The Joint Commission (JC) requires that patient-specific information to be readily accessible to those involved in the medication management. Included in the information needed about the patient includes pregnancy and lactation status. In addition, the JC requires monitoring of high- risk or high-alert drugs, including medications that carry a higher risk for adverse outcomes. It is up to the hospital to determine which medications are high-risk or high-alert drugs.
The Office of Information (OI) Health Data & Informatics Patient Safety Office has reviewed this request and assigned it a patient safety score of 46. Requests with a score of 24 or higher present a significant risk for an adverse event to occur and are to be addressed in the first available software release. CPRS provides the ordering provider with order checks, notifications and alerts. An order check is a component of CPRS that reviews orders as they are placed to see if they meet certain defined criteria that might cause the clinician placing the order to change or cancel the order or provide additional counseling to the patient (e.g., duplicate orders, drug- drug/diet/lab test interactions, etc.). Notifications are messages that alert, provide information, or prompt the clinician to act on a clinical event, such as a critical lab value. Notifications are displayed on the bottom of the Patient Selection screen for a predetermined amount of time. Currently, there are no order checks, notifications or alerts for High Risk Medications.
As currently configured, the Women’s Health (WV) application provides the ability to document if a patient is pregnant (see documentation in the WV technical notes). The Radiology application provides a prompt to the provider when the order is placed asking if the patient is pregnant at the time of the order. Pregnancy status is also printed on the Radiology request. There is no sharing of information entered into the WV and Radiology applications.

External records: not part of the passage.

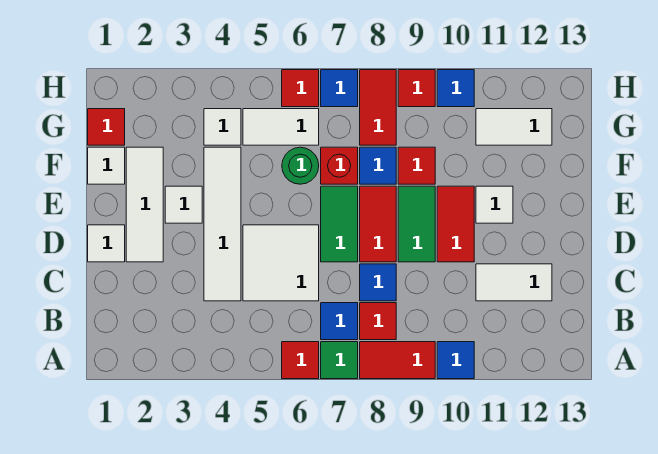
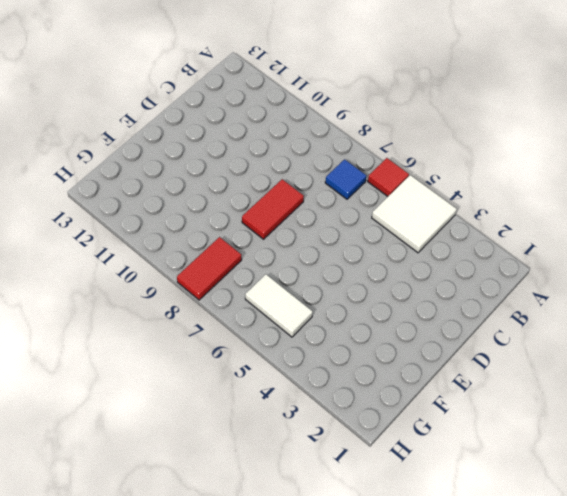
white 2x2 tile [372,175,457,253] -> white 2x2 tile moved to [243,225,319,301]
none -> green 1x1 tile [321,342,358,379]
none -> red 1x2 tile [360,342,435,379]
none -> blue 1x1 tile [437,342,474,379]
none -> red 1x1 tile [360,303,396,340]

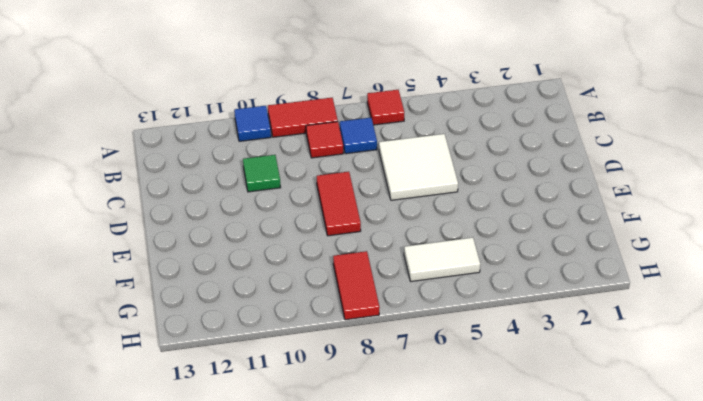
green 1x1 tile [243,155,281,192] -> green 1x1 tile moved to [321,342,358,379]
none -> white 1x4 tile [204,147,241,301]
none -> blue 1x1 tile [360,264,396,301]
none -> white 1x2 tile [476,264,552,301]
none -> white 1x1 tile [88,225,125,262]

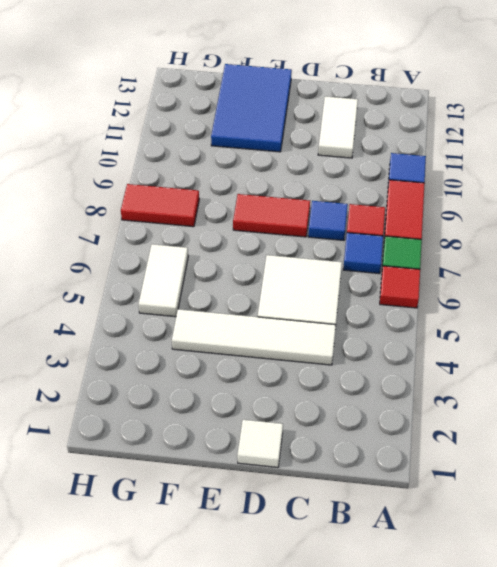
blue 2x3 tile [211,64,292,152] -> white 1x1 tile [476,186,513,223]
none -> white 1x3 tile [126,147,163,262]
none -> green 1x2 tile [321,186,358,262]
none -> green 1x2 tile [398,186,435,262]
none -> red 1x2 tile [437,186,474,262]

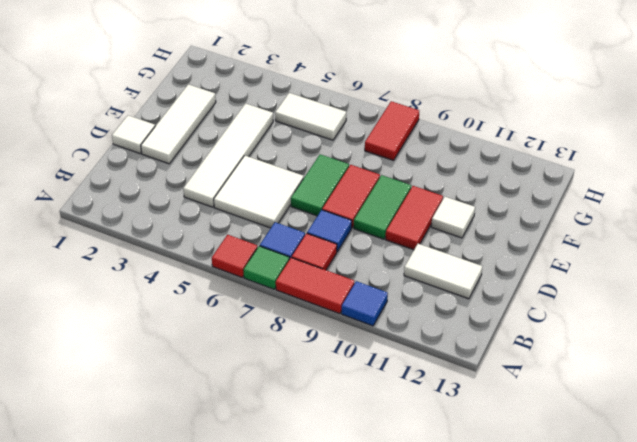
none -> white 1x1 tile [165,186,202,223]
none -> white 1x1 tile [88,147,125,184]
none -> green 1x1 round brick [282,147,319,184]
none -> red 1x1 brick [321,147,358,184]

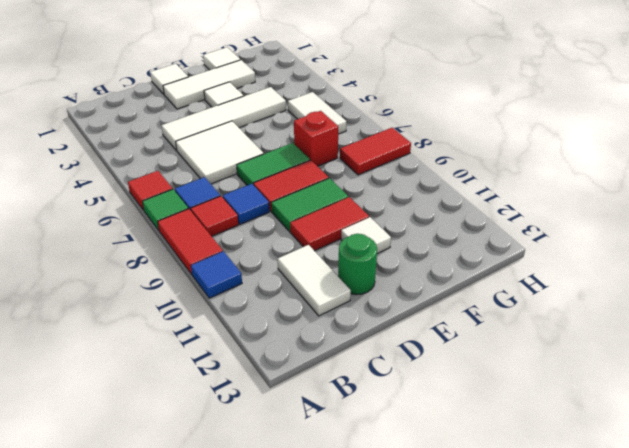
green 1x1 round brick [338,234,377,295] -> green 1x1 round brick moved to [282,147,319,184]
none -> blue 1x1 tile [360,147,396,184]
none -> red 1x1 tile [398,147,435,184]
none -> red 1x1 tile [88,109,125,145]
none -> white 1x1 tile [204,109,241,145]

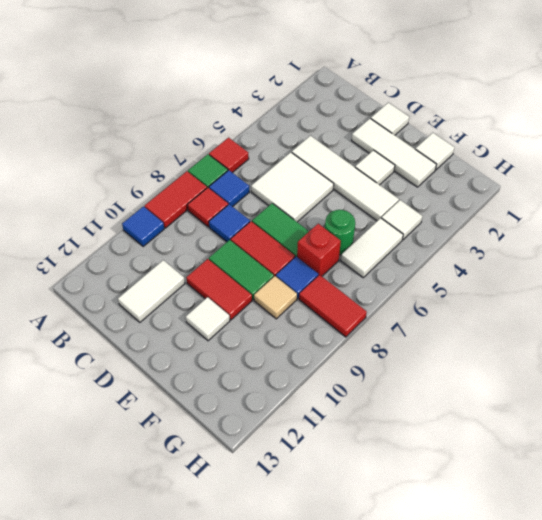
tan 1x1 tile [254,276,297,319] -> red 1x1 tile [398,147,435,184]
none -> red 1x1 tile [88,109,125,145]
none -> white 1x2 tile [476,109,552,145]
none -> red 1x1 tile [282,70,319,107]
none -> blue 1x1 tile [321,70,358,107]

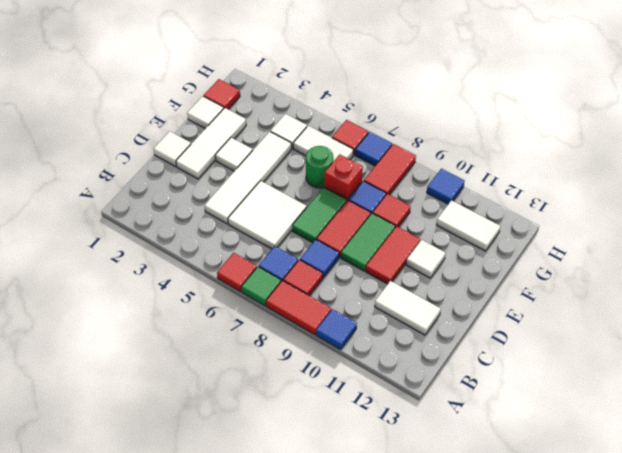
none -> red 1x1 tile [398,70,435,107]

There is no national Clinical Reminder for pregnancy and lactation. The information contained in the WV and Radiology applications and local Clinical Reminders is not presented to the prescribing clinician during the medication ordering process, nor with the Pharmacist when the order is finished. Women are at the greatest risk for harmful effects of potentially teratogenic medications during the first trimester when they may not even be aware of the fact that they are pregnant. Ideally, it would be important to identify women who plan to get pregnant or are at risk of becoming pregnant so that appropriate counseling and medication adjustments could be made in advance. Neither CPRS nor VistA provides support for identification of women who may become pregnant.